Text extracted from each page:
******************************

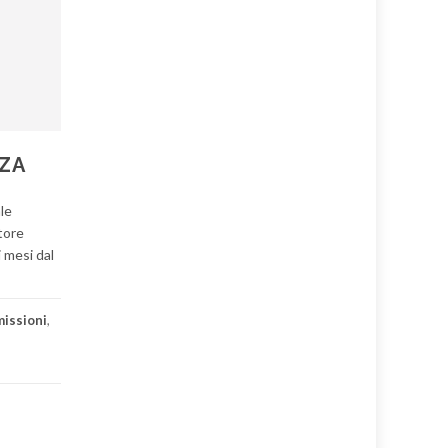
ZZA
ale
tore
i mesi dal
missioni
,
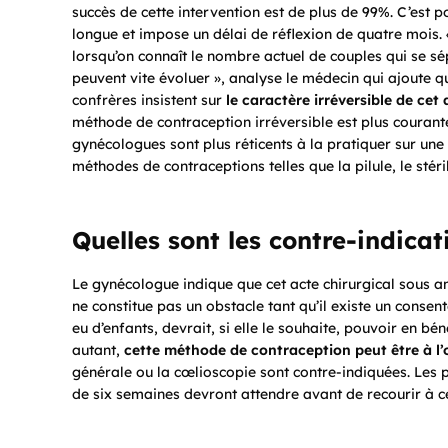
succès de cette intervention est de plus de 99%. C’est p
longue et impose un délai de réflexion de quatre mois.
lorsqu’on connaît le nombre actuel de couples qui se sé
peuvent vite évoluer
»,
analyse le médecin qui ajoute que
confrères insistent sur
le caractère irréversible de cet
méthode de contraception irréversible est plus courant
gynécologues sont plus réticents à la pratiquer sur une p
méthodes de contraceptions telles que la pilule, le stéri
Quelles sont les contre-indicat
Le gynécologue indique que cet acte chirurgical sous an
ne constitue pas un obstacle tant qu’il existe un conse
eu d’enfants, devrait, si elle le souhaite, pouvoir en b
autant,
cette méthode de contraception peut être à l’
générale ou la cœlioscopie sont contre-indiquées. Les p
de six semaines devront attendre avant de recourir à ce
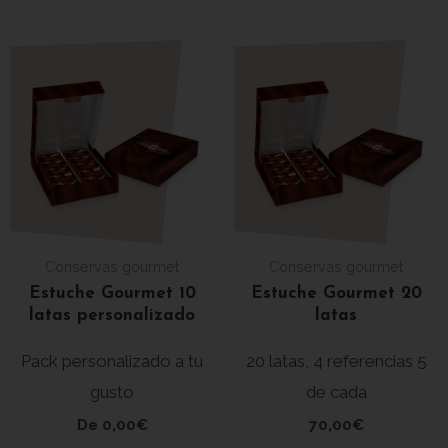
Conservas gourmet
Conservas gourmet
Estuche Gourmet 10
Estuche Gourmet 20
latas personalizado
latas
Pack personalizado a tu
20 latas, 4 referencias 5
gusto
de cada
De
0,00
€
70,00
€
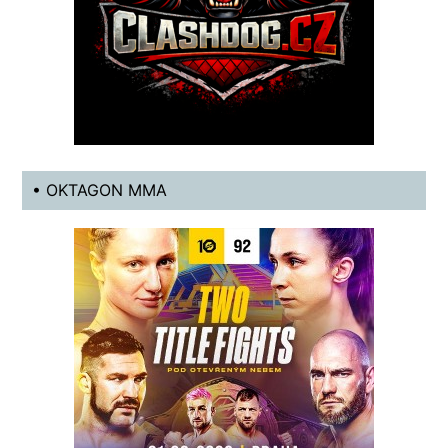
• OKTAGON MMA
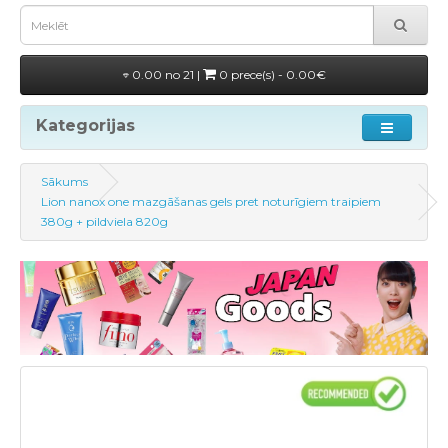
0.00 no 21 |
0 prece(s) - 0.00€
Kategorijas
Sākums
Lion nanox one mazgāšanas gels pret noturīgiem traipiem
380g + pildviela 820g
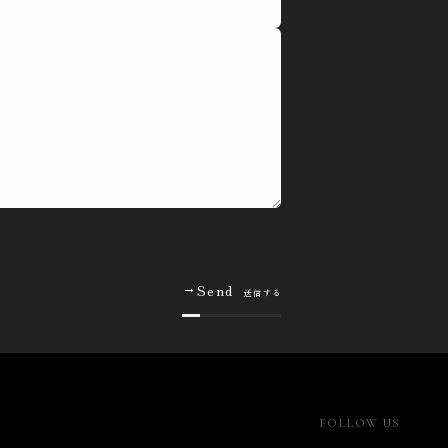
→
Send
送信する
FOLLOW US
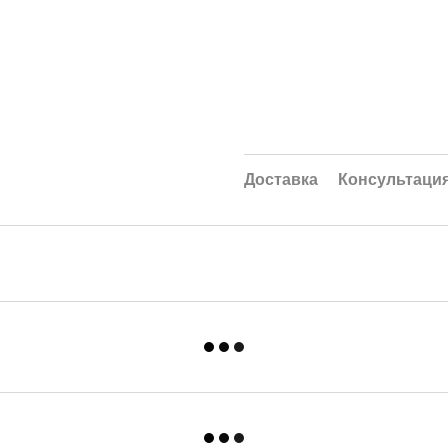
Доставка
Консультаци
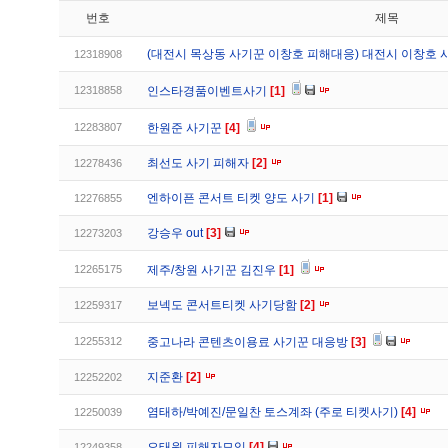
번호
제목
(대전시 목상동 사기꾼 이창호 피해대응) 대전시 이창호 
12318908
12318858
인스타경품이벤트사기
[1]
12283807
한원준 사기꾼
[4]
최선도 사기 피해자
[2]
12278436
엔하이픈 콘서트 티켓 양도 사기
[1]
12276855
강승우 out
[3]
12273203
12265175
제주/창원 사기꾼 김진우
[1]
보넥도 콘서트티켓 사기당함
[2]
12259317
12255312
중고나라 콘텐츠이용료 사기꾼 대응방
[3]
지준환
[2]
12252202
염태하/박예진/문일찬 토스계좌 (주로 티켓사기)
[4]
12250039
오태원 피해자모임
[4]
12249358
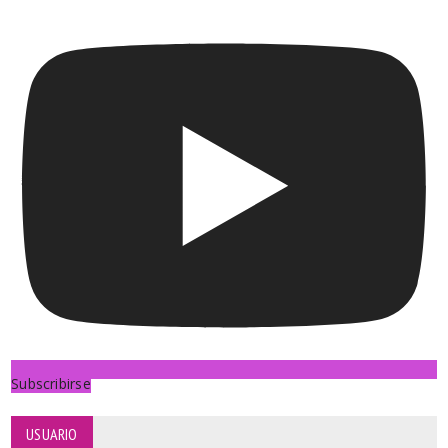
Subscribirse
USUARIO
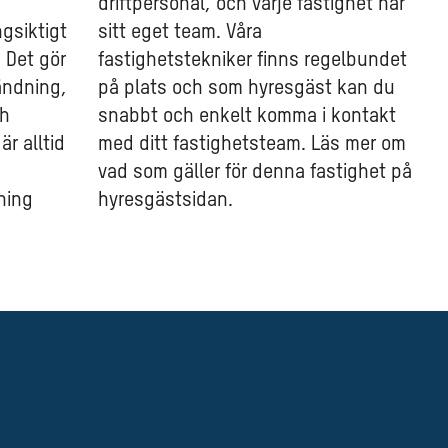
driftpersonal, och varje fastighet har
ngsiktigt
sitt eget team. Våra
. Det gör
fastighetstekniker finns regelbundet
ändning,
på plats och som hyresgäst kan du
ch
snabbt och enkelt komma i kontakt
r alltid
med ditt fastighetsteam. Läs mer om
vad som gäller för denna fastighet på
ning
hyresgästsidan.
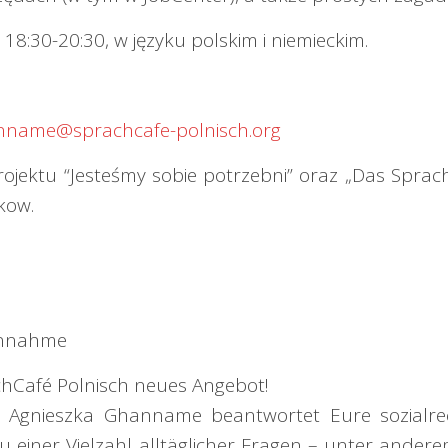
 18:30-20:30, w języku polskim i niemieckim.
nname@sprachcafe-polnisch.org
jektu “Jesteśmy sobie potrzebni” oraz „Das Sprach
kow.
annahme
hCafé Polnisch neues Angebot!
gin Agnieszka Ghanname beantwortet Eure sozialr
 einer Vielzahl alltäglicher Fragen – unter ander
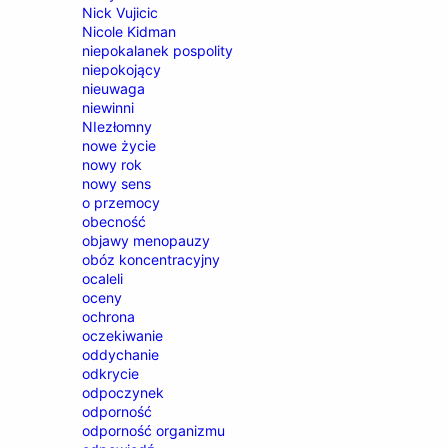
Nick Vujicic
Nicole Kidman
niepokalanek pospolity
niepokojący
nieuwaga
niewinni
NIezłomny
nowe życie
nowy rok
nowy sens
o przemocy
obecność
objawy menopauzy
obóz koncentracyjny
ocaleli
oceny
ochrona
oczekiwanie
oddychanie
odkrycie
odpoczynek
odporność
odporność organizmu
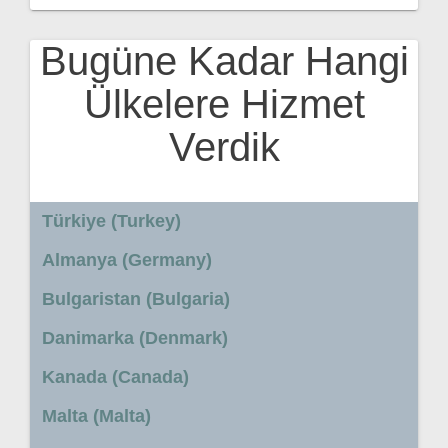
Bugüne Kadar Hangi
Ülkelere Hizmet
Verdik
Türkiye (Turkey)
Almanya (Germany)
Bulgaristan (Bulgaria)
Danimarka (Denmark)
Kanada (Canada)
Malta (Malta)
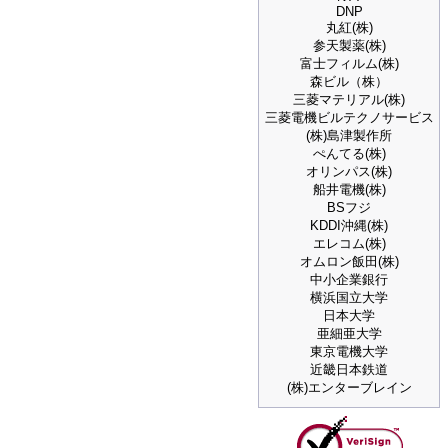
DNP
丸紅(株)
参天製薬(株)
富士フィルム(株)
森ビル（株）
三菱マテリアル(株)
三菱電機ビルテクノサービス
(株)島津製作所
ぺんてる(株)
オリンパス(株)
船井電機(株)
BSフジ
KDDI沖縄(株)
エレコム(株)
オムロン飯田(株)
中小企業銀行
横浜国立大学
日本大学
亜細亜大学
東京電機大学
近畿日本鉄道
(株)エンターブレイン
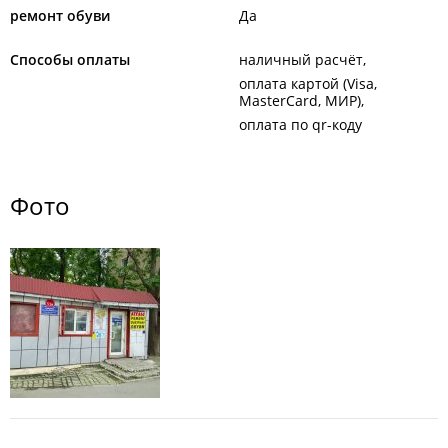
ремонт обуви
Да
Способы оплаты
наличный расчёт
оплата картой (Visa,
MasterCard, МИР)
оплата по qr-коду
Фото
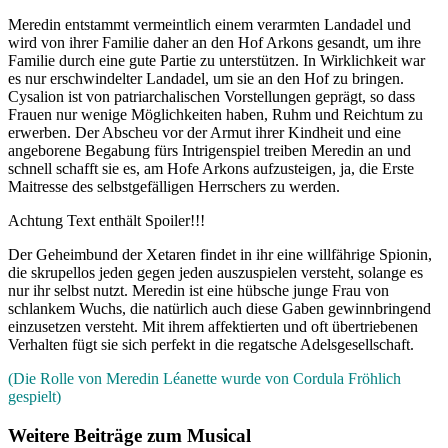
Meredin entstammt vermeintlich einem verarmten Landadel und
wird von ihrer Familie daher an den Hof Arkons gesandt, um ihre
Familie durch eine gute Partie zu unterstützen. In Wirklichkeit war
es nur erschwindelter Landadel, um sie an den Hof zu bringen.
Cysalion ist von patriarchalischen Vorstellungen geprägt, so dass
Frauen nur wenige Möglichkeiten haben, Ruhm und Reichtum zu
erwerben. Der Abscheu vor der Armut ihrer Kindheit und eine
angeborene Begabung fürs Intrigenspiel treiben Meredin an und
schnell schafft sie es, am Hofe Arkons aufzusteigen, ja, die Erste
Maitresse des selbstgefälligen Herrschers zu werden.
Achtung Text enthält Spoiler!!!
Der Geheimbund der Xetaren findet in ihr eine willfährige Spionin,
die skrupellos jeden gegen jeden auszuspielen versteht, solange es
nur ihr selbst nutzt. Meredin ist eine hübsche junge Frau von
schlankem Wuchs, die natürlich auch diese Gaben gewinnbringend
einzusetzen versteht. Mit ihrem affektierten und oft übertriebenen
Verhalten fügt sie sich perfekt in die regatsche Adelsgesellschaft.
(Die Rolle von Meredin Léanette wurde von Cordula Fröhlich
gespielt)
Weitere Beiträge zum Musical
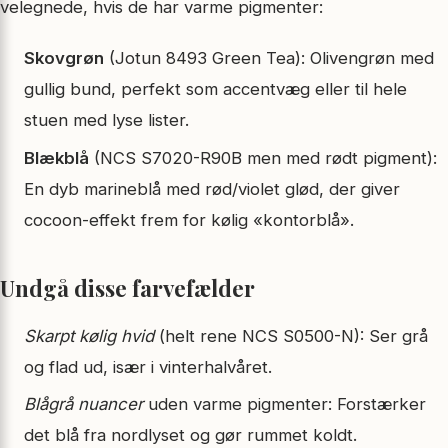
velegnede, hvis de har varme pigmenter:
Skovgrøn
(Jotun 8493 Green Tea): Olivengrøn med
gullig bund, perfekt som accentvæg eller til hele
stuen med lyse lister.
Blækblå
(NCS S7020-R90B men med rødt pigment):
En dyb marineblå med rød/violet glød, der giver
cocoon-effekt frem for kølig «kontorblå».
Undgå disse farvefælder
Skarpt kølig hvid
(helt rene NCS S0500-N): Ser grå
og flad ud, især i vinterhalvåret.
Blågrå nuancer
uden varme pigmenter: Forstærker
det blå fra nordlyset og gør rummet koldt.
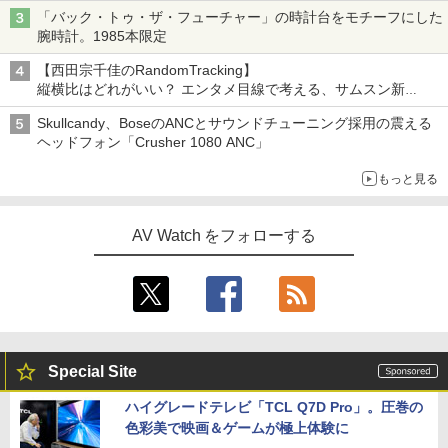
「バック・トゥ・ザ・フューチャー」の時計台をモチーフにした
腕時計。1985本限定
【西田宗千佳のRandomTracking】
縦横比はどれがいい？ エンタメ目線で考える、サムスン新
「Galaxy Z Fold」
Skullcandy、BoseのANCとサウンドチューニング採用の震える
ヘッドフォン「Crusher 1080 ANC」
もっと見る
AV Watch をフォローする
Special Site
ハイグレードテレビ「TCL Q7D Pro」。圧巻の
色彩美で映画＆ゲームが極上体験に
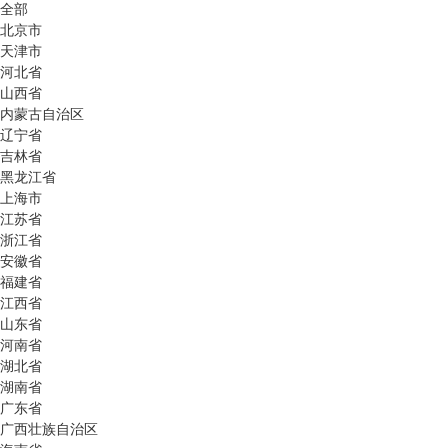
全部
北京市
天津市
河北省
山西省
内蒙古自治区
辽宁省
吉林省
黑龙江省
上海市
江苏省
浙江省
安徽省
福建省
江西省
山东省
河南省
湖北省
湖南省
广东省
广西壮族自治区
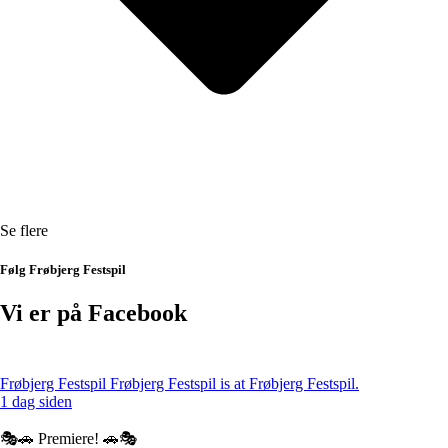
Se flere
Følg Frøbjerg Festspil
Vi er på Facebook
Frøbjerg Festspil
Frøbjerg Festspil is at Frøbjerg Festspil.
1 dag siden
🎭🚗 Premiere! 🚗🎭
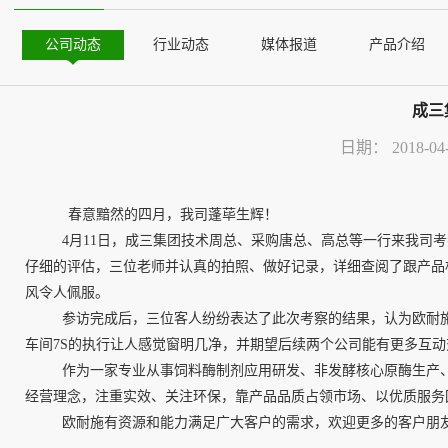
公司动态
行业动态
媒体报道
产品介绍
成三
日期：
2018-04
春意黯然的四月，我司蓬荜生辉！
4月11日，成三集团技术周总、采购唐总、高总等一行来我司
仔细的评估，三位老师并认真的拍照、做好记录，详细查阅了跟产品
风令人佩服。
参访完成后，三位客人纷纷表达了此次考察的结果，认为欧耐
车间7S的执行让人感觉窗明几净，并期望后续两个公司能有更多互
作为一家专业从事饲料酶制剂应用研发、非发酵核心原酶生产、
经营理念，注重实效、关注环保，靠产品品质占领市场、以优质服务
欧耐施有资源和能力满足广大客户的需求，欢迎更多的客户朋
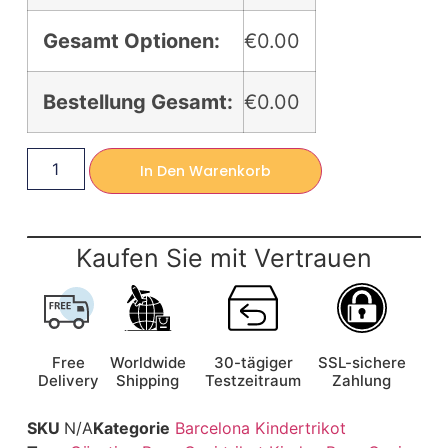
Gesamt Optionen:
€0.00
Bestellung Gesamt:
€0.00
In Den Warenkorb
Kaufen Sie mit Vertrauen
Free
Worldwide
30-tägiger
SSL-sichere
Delivery
Shipping
Testzeitraum
Zahlung
SKU
N/A
Kategorie
Barcelona Kindertrikot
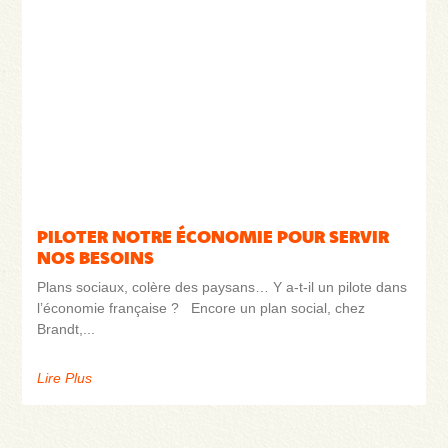
PILOTER NOTRE ÉCONOMIE POUR SERVIR
NOS BESOINS
Plans sociaux, colère des paysans… Y a-t-il un pilote dans
l’économie française ? Encore un plan social, chez
Brandt,
Lire Plus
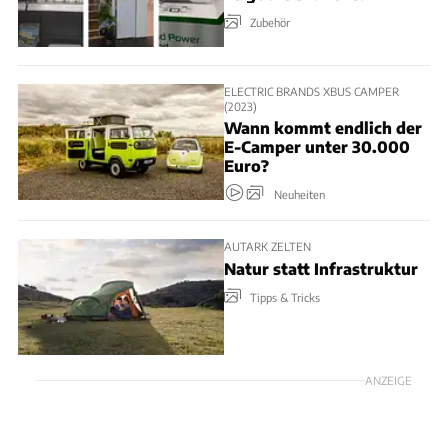
Zubehör
ELECTRIC BRANDS XBUS CAMPER
(2023)
Wann kommt endlich der
E-Camper unter 30.000
Euro?
Neuheiten
AUTARK ZELTEN
Natur statt Infrastruktur
Tipps & Tricks
ANZEIGE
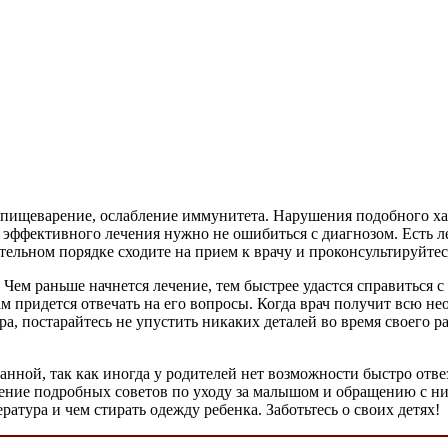
 пищеварение, ослабление иммунитета. Нарушения подобного ха
я эффективного лечения нужно не ошибиться с диагнозом. Есть 
ательном порядке сходите на прием к врачу и проконсультируйтес
 Чем раньше начнется лечение, тем быстрее удастся справиться 
вам придется отвечать на его вопросы. Когда врач получит всю
ра, постарайтесь не упустить никаких деталей во время своего р
анной, так как иногда у родителей нет возможности быстро отвез
ение подробных советов по уходу за малышом и обращению с ним
атура и чем стирать одежду ребенка. Заботьтесь о своих детях!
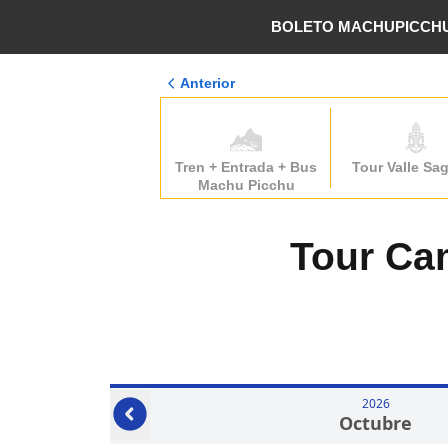
BOLETO MACHUPICCH
Anterior
Tren + Entrada + Bus
Tour Valle Sa
Machu Picchu
Tour Ca
2026
Octubre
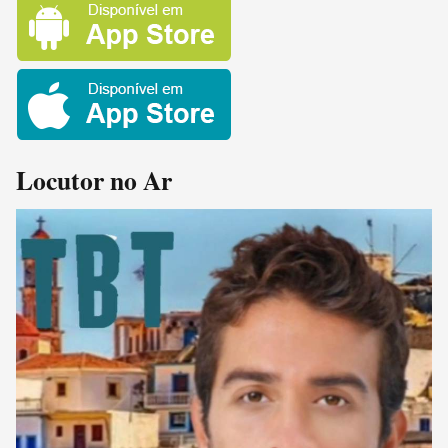
Locutor no Ar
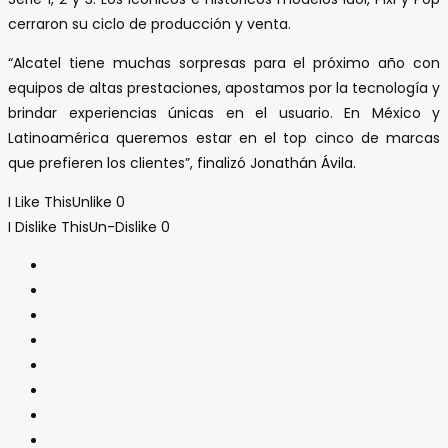
cerraron su ciclo de producción y venta.
“Alcatel tiene muchas sorpresas para el próximo año con
equipos de altas prestaciones, apostamos por la tecnología y
brindar experiencias únicas en el usuario. En México y
Latinoamérica queremos estar en el top cinco de marcas
que prefieren los clientes”, finalizó Jonathán Ávila.
I Like This
Unlike
0
I Dislike This
Un-Dislike
0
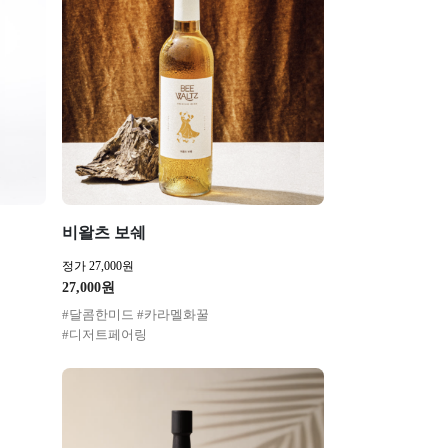
비왈츠 보쉐
정가 27,000원
27,000원
#달콤한미드 #카라멜화꿀
#디저트페어링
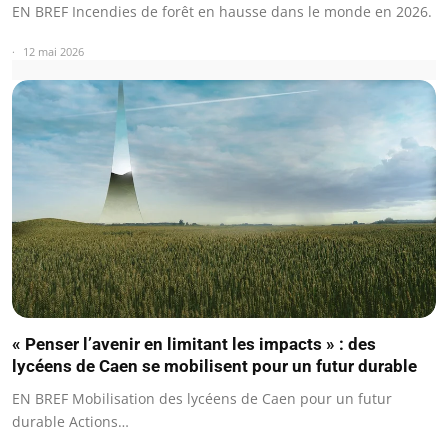
EN BREF Incendies de forêt en hausse dans le monde en 2026.
12 mai 2026
« Penser l’avenir en limitant les impacts » : des
lycéens de Caen se mobilisent pour un futur durable
EN BREF Mobilisation des lycéens de Caen pour un futur
durable Actions…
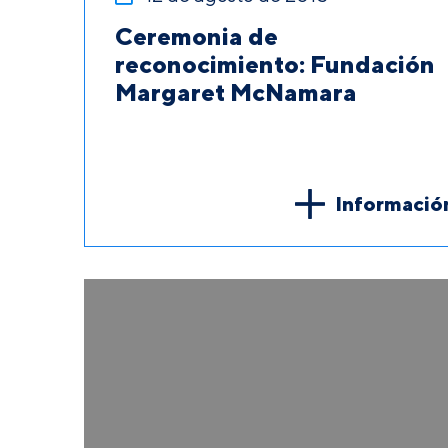
Ceremonia de
reconocimiento: Fundación
Margaret McNamara
Informació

******************************

*Your task*: Please repeat the lines from the one containing "Ceremonia de" through the end of the records, swapping "reconocimiento" for "homenaje" and changing nothing else.

*The answer*:
Ceremonia de
homenaje: Fundación
Margaret McNamara
Informació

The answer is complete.